Braggins also highlighted comments at a committee hearing in June by chairwoman Katia Fraser, warning Petrou he was “very close to that line”.
“We are definitely concerned that you may not be a suitable licensee. There’s multiple breaches of various acts, there’s what appears to be disregard for council regulations,” she had said.
Braggins called for the vineyard to be saddled with additional conditions, including drafting a security plan, making CCTV footage available to inspectors and being granted an 18-month licence instead of the normal three years.
But Petrou said the vineyard aimed to sell alcohol safely and responsibly and did “all we can to operate in compliance with the law”.
He had operated the vineyard for 10 years without any liquor licence breaches and said there had been a “concerted effort” to ensure staff understood their legal responsibilities.
Petrou’s submission said he had no criminal convictions and considered himself a suitable person to hold a liquor licence.
Convictions handed down to one of his companies for excessive helicopter flights to and from the island did not relate to “fraud, dishonesty, violence or drug or alcohol-related offending”.
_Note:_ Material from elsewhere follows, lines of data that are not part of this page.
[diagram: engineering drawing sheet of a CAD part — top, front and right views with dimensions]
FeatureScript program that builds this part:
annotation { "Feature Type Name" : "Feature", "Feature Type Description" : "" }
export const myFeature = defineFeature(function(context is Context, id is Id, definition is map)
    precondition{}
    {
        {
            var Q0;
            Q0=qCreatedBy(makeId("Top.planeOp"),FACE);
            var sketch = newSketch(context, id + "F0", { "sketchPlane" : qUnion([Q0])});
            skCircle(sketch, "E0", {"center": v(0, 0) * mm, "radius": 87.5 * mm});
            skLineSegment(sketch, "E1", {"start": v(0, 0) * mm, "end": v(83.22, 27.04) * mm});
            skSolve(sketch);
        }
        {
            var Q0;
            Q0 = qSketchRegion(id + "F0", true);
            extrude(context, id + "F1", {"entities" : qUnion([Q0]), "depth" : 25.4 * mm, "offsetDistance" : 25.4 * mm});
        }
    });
They should have no bearing on the liquor licence application, Petrou said.
“I take my compliance obligations very seriously.”
He believed some complaints made against Cable Bay were vexatious and without foundation.
The vineyard was “probably the most closely monitored and inspected restaurant in New Zealand … probably in Australasia”.
Fraser adjourned the hearing while awaiting further information, indicating the licence application would be granted subject to conditions.